В лесопарке Форесталь мы управились быстрее назначенного времени, поскольку, увидев его снова, я понял, что мой к нему интерес был исключительно субъективным. На самом деле это очень красивое место, настоящая достопримечательность Сантьяго, особенно когда ветер, как в ту пятницу, шелестит желтыми осенними листьями. Но меня туда привела в первую очередь ностальгия. Там находился факультет изящных искусств, в чьих стенах я представил свою первую театральную постановку, едва приехав из деревни. Позже, уже будучи начинающим кинорежиссером, я почти каждый день ходил через парк домой, и его аллеи в сумерках всегда ассоциировались в памяти с моими первыми фильмами. Что еще говорить? Мы ограничились тем, что сняли короткий проход между тополями, роняющими листья с шелестом, напоминающим шум дождя, а дальше я отправился в торговый центр, где меня ждал Франки. Воздух был прозрачен и свеж, впервые с момента моего приезда на горизонте просматривались горы. Сантьяго ведь находится в долине между горами, и обычно все застилает дымка смога. На улице Эстадо, как обычно, было много народу, в кинотеатрах уже начинался первый сеанс. В «Рексе» шел «Амадей» Милоша Формана, который я отчаянно хотел посмотреть, и мне пришлось сделать громадное усилие над собой, чтобы не зайти.

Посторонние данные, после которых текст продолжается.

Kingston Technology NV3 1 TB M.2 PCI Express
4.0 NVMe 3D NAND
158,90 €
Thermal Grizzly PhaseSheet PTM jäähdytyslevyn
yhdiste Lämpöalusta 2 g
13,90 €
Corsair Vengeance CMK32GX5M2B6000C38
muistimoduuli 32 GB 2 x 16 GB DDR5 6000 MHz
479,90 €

В предыдущие дни во время съемок я видел краем глаза многих своих знакомых — журналистов, политических и культурных деятелей. Из них меня, наоборот, никто пока еще ни разу не узнал, и это придавало уверенности, однако в пятницу случилось то, что рано или поздно должно было случиться. Навстречу мне по аллее парка шла видная женщина, одетая в тиковый кремового цвета костюм, без пальто, словно летом. Когда между нами оставалось метра три, я понял, что знаю ее. Лео, моя теща. Последний раз мы виделись полгода назад в Испании, совсем недавно, а значит, поравнявшись со мной, она непременно меня узнает. Я уже хотел развернуться, но вспомнил, что, во-первых, меня учили бороться с подобными отчаянными порывами, а во-вторых, что многих нелегалов, не узнанных в лицо, моментально узнавали со спины. На свою тещу я более-менее полагался, надеясь, что, даже узнав, она не кинется ко мне. Но дело осложнялось тем, что она была не одна. Под руку с ней шла ее сестра, тетя Мина, тоже хорошо со мной знакомая, и Лео что-то говорила ей вполголоса, почти на ухо. Встреть я их поодиночке, это еще полбеды, но вместе они могли устроить какой угодно цирк. Не раз бывало, что при виде меня они принимались кричать на всю улицу: «Мигель, сынок, какая встреча, что ж ты не заходишь?» И прочее в таком духе. Кроме того, обнаружив перед ними свое нелегальное пребывание в Чили, я и их поставил бы под удар.
Не видя другого выхода, я предпочел идти вперед, не спуская глаз с тещи, чтобы сразу перехватить ее, если она меня узнает. Лео скользнула по мне рассеянным взглядом, не переставая разговаривать с тетушкой Миной, и мы разминулись буквально в двух шагах. До меня донесся аромат ее духов, я увидел ее красивые бархатные глаза и услышал обрывок разговора: «Чем старше дети, тем больше хлопот». Но я шел дальше.